REQUIREMENT A:
Transcribe the lines of the listing below, starting at the first line of the listing and ending at the line containing "v(-18.98, 42.94) *", with both of those lines included.

PASSAGE PROVIDED:
------------------------------------------------------------------------

# Cruze eco Air shutter grille



## spacedout (Dec 7, 2010)

It would be very interesting for someone to put an LED indicator light in the car so you could tell when it was closed. I always wonder if in super cold temps if it would remain closed more or even if it stays closed during engine warmup.


----------



## chevycruze2012 (Nov 13, 2012)

spacedout said:


> It would be very interesting for someone to put an LED indicator light in the car so you could tell when it was closed. I always wonder if in super cold temps if it would remain closed more or even if it stays closed during engine warmup.


I thought about doing something like that. splice something into the wiring harness where the motor on that is attached to the shutter. I was thinking maybe like a toggle switch or something.

Sent from AutoGuide.com Free App


----------



## steveo9043 (Sep 16, 2013)

Go pro?

Attach it to the front of your car facing back into the grill?


----------



## trevor_geiger (Nov 29, 2012)

Get a camera mount and attach it to where the shutter grill is and drive around for a few miles then go home and watch it. That's about the only way I can think on how to do it.


----------



## chevycruze2012 (Nov 13, 2012)

steveo9043 said:


> Go pro?
> 
> Attach it to the front of your car facing back into the grill?


That's what I really need lol. I'm trying to find somebody that has one locally that I can borrow

Sent from AutoGuide.com Free App


----------



## chevycruze2012 (Nov 13, 2012)

trevor_geiger said:


> Get a camera mount and attach it to where the shutter grill is and drive around for a few miles then go home and watch it. That's about the only way I can think on how to do it.


Any idea what i can mount to the license plate bracket with a camera? 

Sent from AutoGuide.com Free App


----------



## trevor_geiger (Nov 29, 2012)

A outside car mount. Like a really strong suction cup. I'm not to familiar with that stuff but I know people who mount cameras to their cars while driving and they don't have problems.


----------



## obermd (Mar 3, 2012)

In the winter my grill shutters stay closed even after I park. Once closed, the shutters only reopen if the car needs the additional cooling. Even though GM said they are controlled by speed, I think they are actually controlled by the engine's cooling requirements. Even at low speeds there is no reason to keep them open if the engine doesn't need the additional cooling.


----------



## titan2782 (Nov 4, 2011)

Go to a dyno and have them get it up to 60mph+


----------



## skatchy (Jan 22, 2013)

I will just leave this video here 

P.S It's not my video but someone did it with a go-pro  

2012 Chevrolet Cruze Eco Active Grille Shutters in Action - YouTube


----------



## obermd (Mar 3, 2012)

Nice video.


----------



## Nosman (Apr 28, 2013)

Uhh don't you work at a GM dealer? Have a tech check it out for you.


----------



## chevycruze2012 (Nov 13, 2012)

Nosman said:


> Uhh don't you work at a GM dealer? Have a tech check it out for you.


No....I used to. I probably can still take it to a dealership that I'm close to and make sure it works.

Sent from AutoGuide.com Free App


----------



## mountain_cruze (Jul 13, 2016)

what would happen if u took it off??


----------



## pandrad61 (Jul 8, 2015)

check engine light would come on


----------

------------------------------------------------------------------------

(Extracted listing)
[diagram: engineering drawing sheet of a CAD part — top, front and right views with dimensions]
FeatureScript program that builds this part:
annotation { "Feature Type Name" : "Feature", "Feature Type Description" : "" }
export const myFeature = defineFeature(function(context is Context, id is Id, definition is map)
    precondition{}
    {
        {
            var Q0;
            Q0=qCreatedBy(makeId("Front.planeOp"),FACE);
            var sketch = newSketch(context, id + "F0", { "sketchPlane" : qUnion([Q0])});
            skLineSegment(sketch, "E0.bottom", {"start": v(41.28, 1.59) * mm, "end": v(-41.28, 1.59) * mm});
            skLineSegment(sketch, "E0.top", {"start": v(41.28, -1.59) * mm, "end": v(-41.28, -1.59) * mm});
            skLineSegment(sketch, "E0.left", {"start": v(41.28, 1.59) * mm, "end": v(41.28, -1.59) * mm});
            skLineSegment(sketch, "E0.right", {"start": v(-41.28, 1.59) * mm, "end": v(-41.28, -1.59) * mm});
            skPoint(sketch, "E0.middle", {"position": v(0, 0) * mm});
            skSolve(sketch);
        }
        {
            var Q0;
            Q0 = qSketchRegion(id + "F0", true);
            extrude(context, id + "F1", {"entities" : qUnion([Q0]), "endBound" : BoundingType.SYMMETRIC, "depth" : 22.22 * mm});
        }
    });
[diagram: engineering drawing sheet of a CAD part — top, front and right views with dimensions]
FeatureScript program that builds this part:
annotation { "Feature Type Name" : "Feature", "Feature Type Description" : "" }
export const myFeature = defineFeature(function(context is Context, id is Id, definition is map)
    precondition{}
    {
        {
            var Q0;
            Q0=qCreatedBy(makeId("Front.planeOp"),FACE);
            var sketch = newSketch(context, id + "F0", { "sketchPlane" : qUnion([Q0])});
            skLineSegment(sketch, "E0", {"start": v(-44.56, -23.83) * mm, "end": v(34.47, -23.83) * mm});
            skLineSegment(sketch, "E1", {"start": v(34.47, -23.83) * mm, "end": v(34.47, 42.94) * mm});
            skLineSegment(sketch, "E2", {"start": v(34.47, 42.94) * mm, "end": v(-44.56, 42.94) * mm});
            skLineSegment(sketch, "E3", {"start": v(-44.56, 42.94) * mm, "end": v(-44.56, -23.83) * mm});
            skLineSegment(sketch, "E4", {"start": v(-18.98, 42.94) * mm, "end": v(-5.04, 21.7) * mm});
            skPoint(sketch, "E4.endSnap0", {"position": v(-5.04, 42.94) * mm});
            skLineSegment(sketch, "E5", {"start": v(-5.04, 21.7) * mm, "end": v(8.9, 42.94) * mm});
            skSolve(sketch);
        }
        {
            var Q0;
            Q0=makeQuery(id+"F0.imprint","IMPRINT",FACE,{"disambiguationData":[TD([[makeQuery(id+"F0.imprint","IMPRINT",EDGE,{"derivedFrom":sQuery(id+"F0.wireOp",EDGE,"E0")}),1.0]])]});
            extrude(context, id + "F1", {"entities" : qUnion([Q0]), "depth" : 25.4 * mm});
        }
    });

------------------------------------------------------------------------

REQUIREMENT B:
Restate word for word the passage of the forum thread on the Cruze Eco grille shutters, starting at "A outside car" and ending at "need the additional cooling.".

REPLY A:
[diagram: engineering drawing sheet of a CAD part — top, front and right views with dimensions]
FeatureScript program that builds this part:
annotation { "Feature Type Name" : "Feature", "Feature Type Description" : "" }
export const myFeature = defineFeature(function(context is Context, id is Id, definition is map)
    precondition{}
    {
        {
            var Q0;
            Q0=qCreatedBy(makeId("Front.planeOp"),FACE);
            var sketch = newSketch(context, id + "F0", { "sketchPlane" : qUnion([Q0])});
            skLineSegment(sketch, "E0.bottom", {"start": v(41.28, 1.59) * mm, "end": v(-41.28, 1.59) * mm});
            skLineSegment(sketch, "E0.top", {"start": v(41.28, -1.59) * mm, "end": v(-41.28, -1.59) * mm});
            skLineSegment(sketch, "E0.left", {"start": v(41.28, 1.59) * mm, "end": v(41.28, -1.59) * mm});
            skLineSegment(sketch, "E0.right", {"start": v(-41.28, 1.59) * mm, "end": v(-41.28, -1.59) * mm});
            skPoint(sketch, "E0.middle", {"position": v(0, 0) * mm});
            skSolve(sketch);
        }
        {
            var Q0;
            Q0 = qSketchRegion(id + "F0", true);
            extrude(context, id + "F1", {"entities" : qUnion([Q0]), "endBound" : BoundingType.SYMMETRIC, "depth" : 22.22 * mm});
        }
    });
[diagram: engineering drawing sheet of a CAD part — top, front and right views with dimensions]
FeatureScript program that builds this part:
annotation { "Feature Type Name" : "Feature", "Feature Type Description" : "" }
export const myFeature = defineFeature(function(context is Context, id is Id, definition is map)
    precondition{}
    {
        {
            var Q0;
            Q0=qCreatedBy(makeId("Front.planeOp"),FACE);
            var sketch = newSketch(context, id + "F0", { "sketchPlane" : qUnion([Q0])});
            skLineSegment(sketch, "E0", {"start": v(-44.56, -23.83) * mm, "end": v(34.47, -23.83) * mm});
            skLineSegment(sketch, "E1", {"start": v(34.47, -23.83) * mm, "end": v(34.47, 42.94) * mm});
            skLineSegment(sketch, "E2", {"start": v(34.47, 42.94) * mm, "end": v(-44.56, 42.94) * mm});
            skLineSegment(sketch, "E3", {"start": v(-44.56, 42.94) * mm, "end": v(-44.56, -23.83) * mm});
            skLineSegment(sketch, "E4", {"start": v(-18.98, 42.94) * mm, "end": v(-5.04, 21.7) * mm});

REPLY B:
A outside car mount. Like a really strong suction cup. I'm not to familiar with that stuff but I know people who mount cameras to their cars while driving and they don't have problems.


----------



## obermd (Mar 3, 2012)

In the winter my grill shutters stay closed even after I park. Once closed, the shutters only reopen if the car needs the additional cooling. Even though GM said they are controlled by speed, I think they are actually controlled by the engine's cooling requirements. Even at low speeds there is no reason to keep them open if the engine doesn't need the additional cooling.